== Excerpt provided ==
-*-
The European Union recommended Monday that its 27 nations reinstate restrictions on tourists from the U.S. because of rising coronavirus infections there.
The decision by the European Council to remove the U.S. from a safe list of countries for nonessential travel reverses advice from June, when the bloc recommended lifting restrictions on U.S. travelers before the summer tourism season. The guidance is nonbinding, though, and U.S. travelers should expect a mishmash of rules across the continent.
The EU also removed Israel, Kosovo, Lebanon, Montenegro and North Macedonia from the safe list.
The EU has no unified COVID-19 tourism policy and national governments have the authority to decide whether they keep their borders open to U.S. tourists. Possible restrictions could include quarantines, further testing requirements upon arrival or even a total ban on all non-essential travel from the US.
The United States has yet to reopen its own borders to EU tourists, despite calls from the bloc for the Biden administration to lift its ban.
The European Council updates the list based on criteria relating to coronavirus infection levels. It gets reviewed every two weeks. The threshold for being on the EU list is having not more than 75 new COVID-19 cases per 100,000 inhabitants over the last 14 days.
Last week in the U.S. new cases averaged over 152,000 a day, turning the clock back to the end of January, and the number of hospitalized COVID-19 patients was around 85,000, a number not seen since early February.
U.S. coronavirus deaths have been over 1,200 a day for several days, seven times higher than they were in early July.
-*-
== Raw data ==

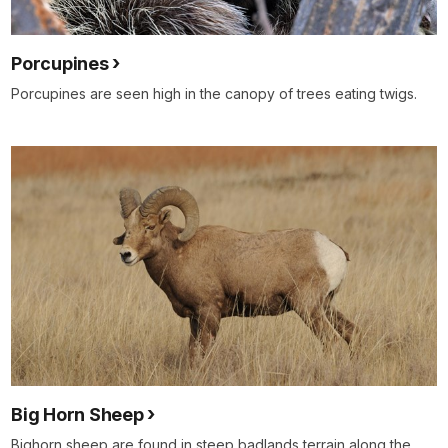
Porcupines
Porcupines are seen high in the canopy of trees eating twigs.
Big Horn Sheep
Bighorn sheep are found in steep badlands terrain along the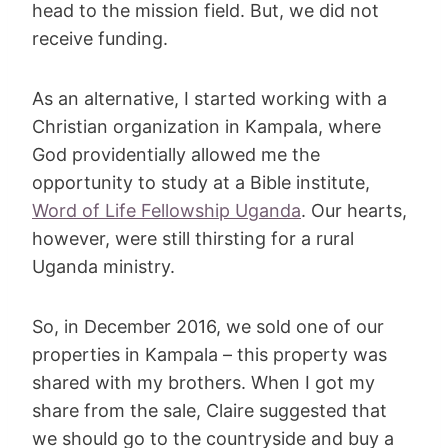
head to the mission field. But, we did not
receive funding.
As an alternative, I started working with a
Christian organization in Kampala, where
God providentially allowed me the
opportunity to study at a Bible institute,
Word of Life Fellowship Uganda
. Our hearts,
however, were still thirsting for a rural
Uganda ministry.
So, in December 2016, we sold one of our
properties in Kampala – this property was
shared with my brothers. When I got my
share from the sale, Claire suggested that
we should go to the countryside and buy a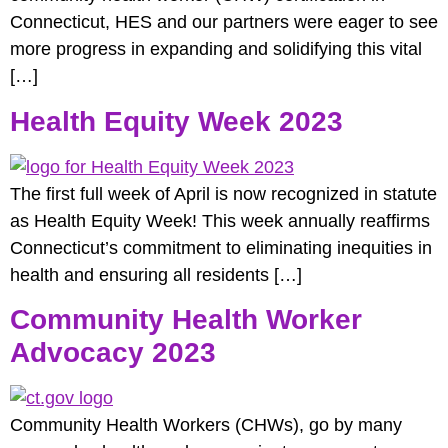
Connecticut, HES and our partners were eager to see
more progress in expanding and solidifying this vital
[…]
Health Equity Week 2023
The first full week of April is now recognized in statute
as Health Equity Week! This week annually reaffirms
Connecticut’s commitment to eliminating inequities in
health and ensuring all residents […]
Community Health Worker
Advocacy 2023
Community Health Workers (CHWs), go by many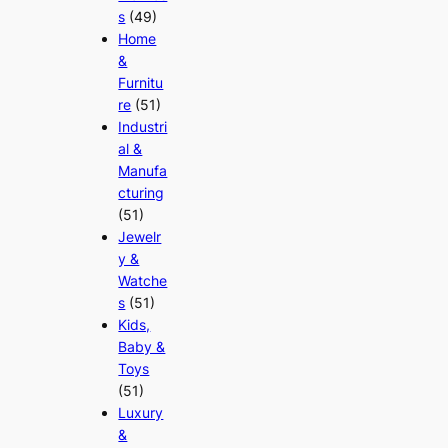
s
(49)
Home
&
Furnitu
re
(51)
Industri
al &
Manufa
cturing
(51)
Jewelr
y &
Watche
s
(51)
Kids,
Baby &
Toys
(51)
Luxury
&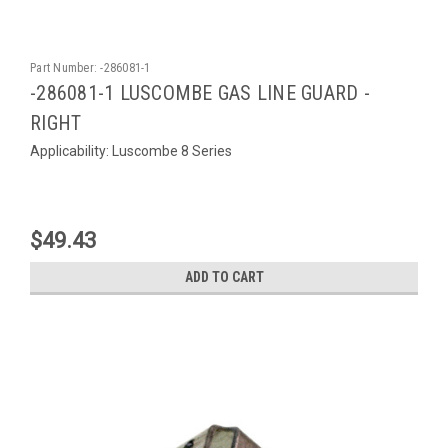
Part Number:
-286081-1
-286081-1 LUSCOMBE GAS LINE GUARD -
RIGHT
Applicability: Luscombe 8 Series
$49.43
ADD TO CART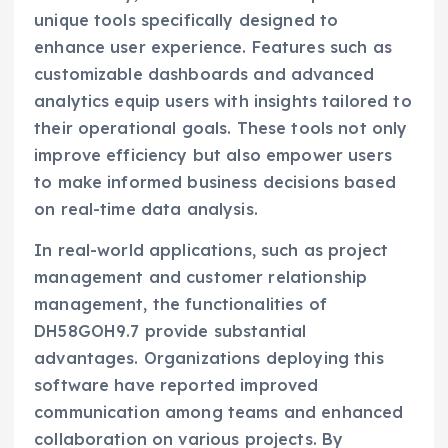
unique tools specifically designed to
enhance user experience. Features such as
customizable dashboards and advanced
analytics equip users with insights tailored to
their operational goals. These tools not only
improve efficiency but also empower users
to make informed business decisions based
on real-time data analysis.
In real-world applications, such as project
management and customer relationship
management, the functionalities of
DH58GOH9.7 provide substantial
advantages. Organizations deploying this
software have reported improved
communication among teams and enhanced
collaboration on various projects. By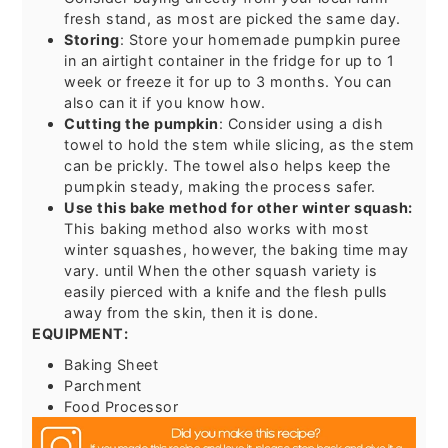
fresh stand, as most are picked the same day.
Storing
: Store your homemade pumpkin puree
in an airtight container in the fridge for up to 1
week or freeze it for up to 3 months. You can
also can it if you know how.
Cutting the pumpkin
: Consider using a dish
towel to hold the stem while slicing, as the stem
can be prickly. The towel also helps keep the
pumpkin steady, making the process safer.
Use this bake method for other winter squash:
This baking method also works with most
winter squashes, however, the baking time may
vary. until When the other squash variety is
easily pierced with a knife and the flesh pulls
away from the skin, then it is done.
EQUIPMENT:
Baking Sheet
Parchment
Food Processor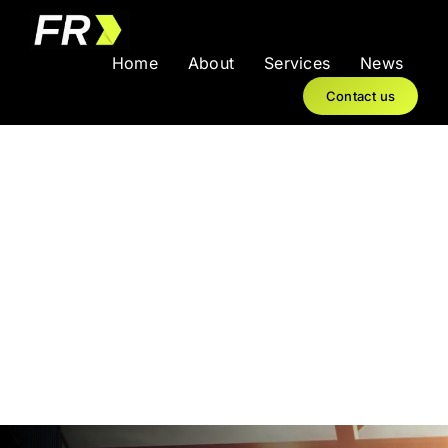
Skip
to
Home
About
Services
News
content
Contact us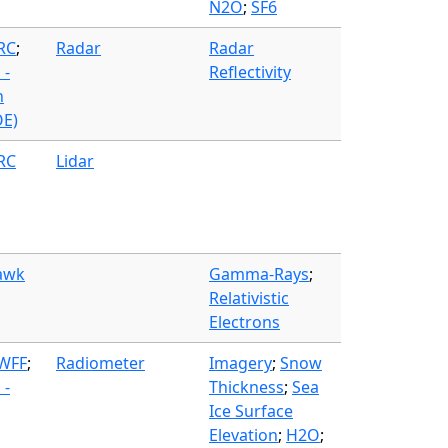
N2O
;
SF6
FRC
;
Radar
Radar
 -
Reflectivity
n
OE)
FRC
Lidar
awk
Gamma-Rays
;
Relativistic
Electrons
 WFF
;
Radiometer
Imagery
;
Snow
 -
Thickness
;
Sea
Ice Surface
Elevation
;
H2O
;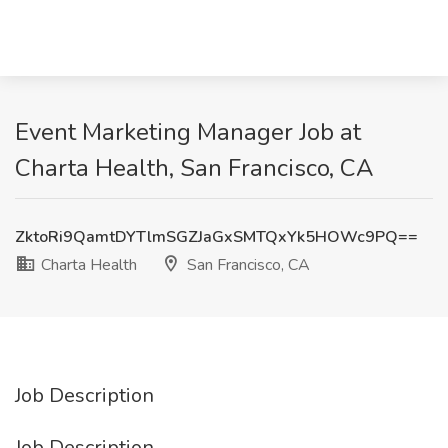
Event Marketing Manager Job at
Charta Health, San Francisco, CA
ZktoRi9QamtDYTlmSGZJaGxSMTQxYk5HOWc9PQ==
Charta Health
San Francisco, CA
Job Description
Job Description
-*-
== To do ==
(a) Rewrite the paragraph of the article that begins "The European Council updates the list" as a short bulleted list that keeps its main facts.
(b) Reproduce the stretch of the article from "The United States" through "in early July.", swapping "Biden administration" for "White House".
The entries are separate from the article and have no connection to it.

== Set of answers ==
(a)
- The European Council updates the list using criteria based on coronavirus infection levels.
- The list is reviewed every two weeks.
- To be on the list, a country must have no more than 75 new COVID-19 cases per 100,000 inhabitants over the last 14 days.

(b)
The United States has yet to reopen its own borders to EU tourists, despite calls from the bloc for the White House to lift its ban.
The European Council updates the list based on criteria relating to coronavirus infection levels. It gets reviewed every two weeks. The threshold for being on the EU list is having not more than 75 new COVID-19 cases per 100,000 inhabitants over the last 14 days.
Last week in the U.S. new cases averaged over 152,000 a day, turning the clock back to the end of January, and the number of hospitalized COVID-19 patients was around 85,000, a number not seen since early February.
U.S. coronavirus deaths have been over 1,200 a day for several days, seven times higher than they were in early July.